The current formula, which only applies to for-profits and is called “90/10,” requires that students who choose to attend these schools provide no more than 90 percent of a school’s receipts via federal student loans and grants. Exceed the limit for two years and the school closes. Durbin’s legislation would change this formula to 85/15, disqualify schools after merely one year of noncompliance and shift the way GI Bill funds are counted.

The current law puts GI Bill funds in the 10 percent column, not the 90 percent, allowing more veterans to choose the trade-oriented education offered at private-sector schools.

Durbin and other critics of private-sector, for-profit education have been trying to use this formula as a weapon for years, as they know how difficult it is to adhere to. They now argue that veterans’ benefits should be counted in the reverse, pointing to cherry-picked and isolated examples of veterans being targeted by private-sector schools. But, pursuing this path doesn’t protect veterans; it limits them.

Available data:
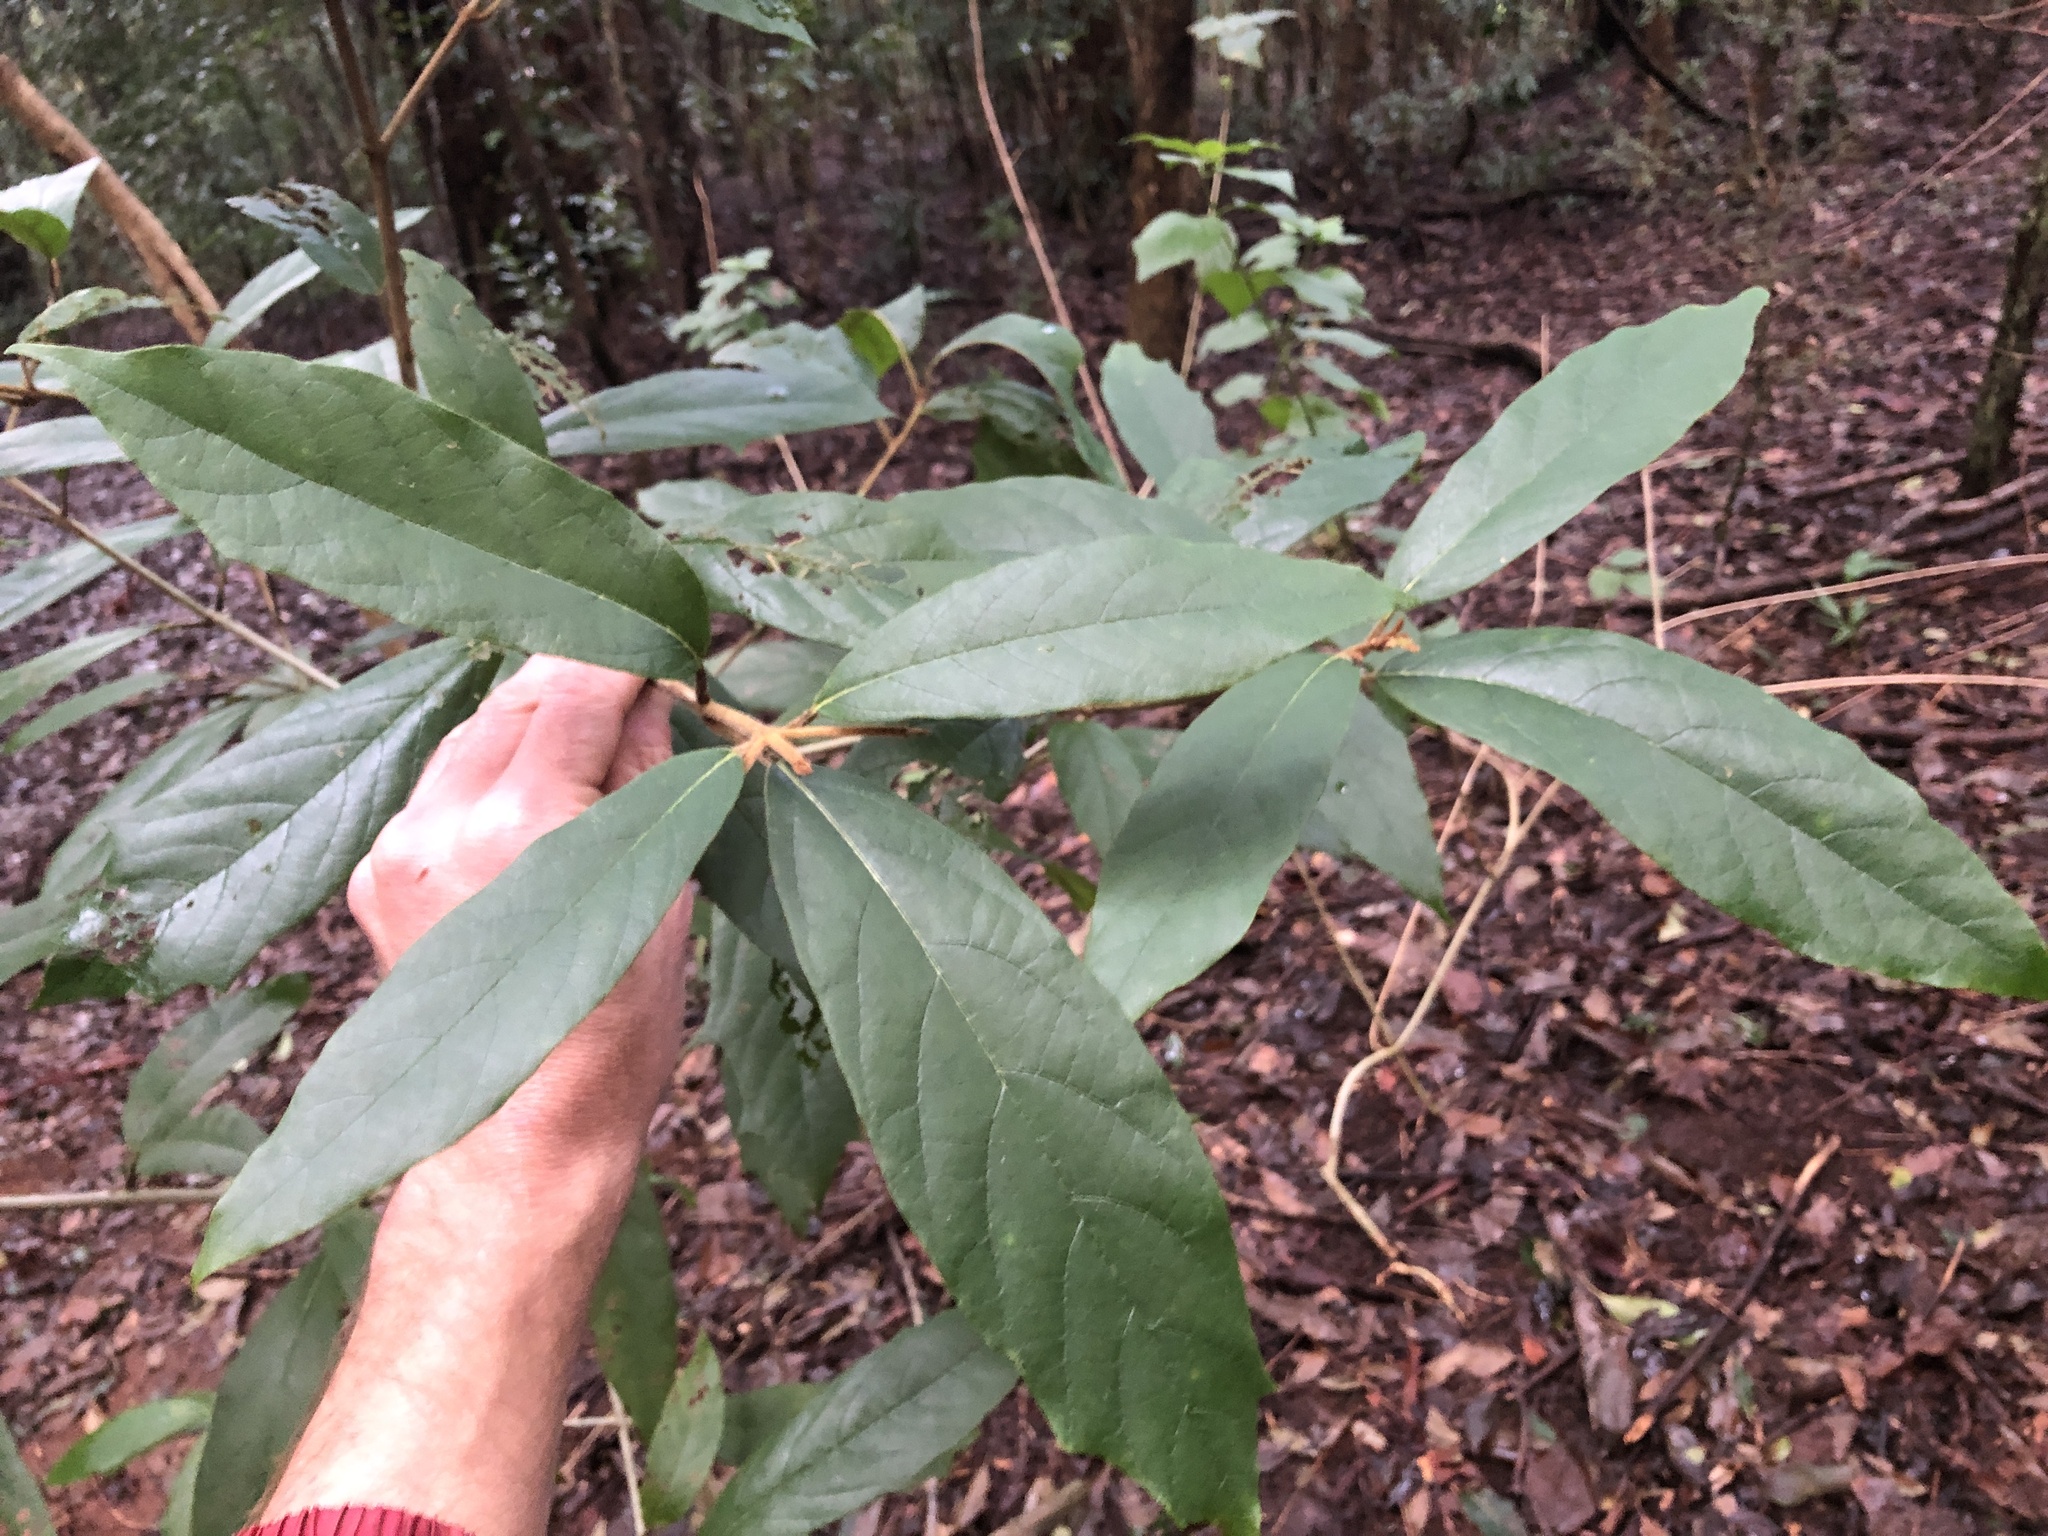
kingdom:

What to produce: Reproduce the 90/10 rule text word for word, from "The current law" to "at private-sector schools.". The data is unrelated material and stands apart from the text on the 90/10 rule.

Finished exercise:
The current law puts GI Bill funds in the 10 percent column, not the 90 percent, allowing more veterans to choose the trade-oriented education offered at private-sector schools.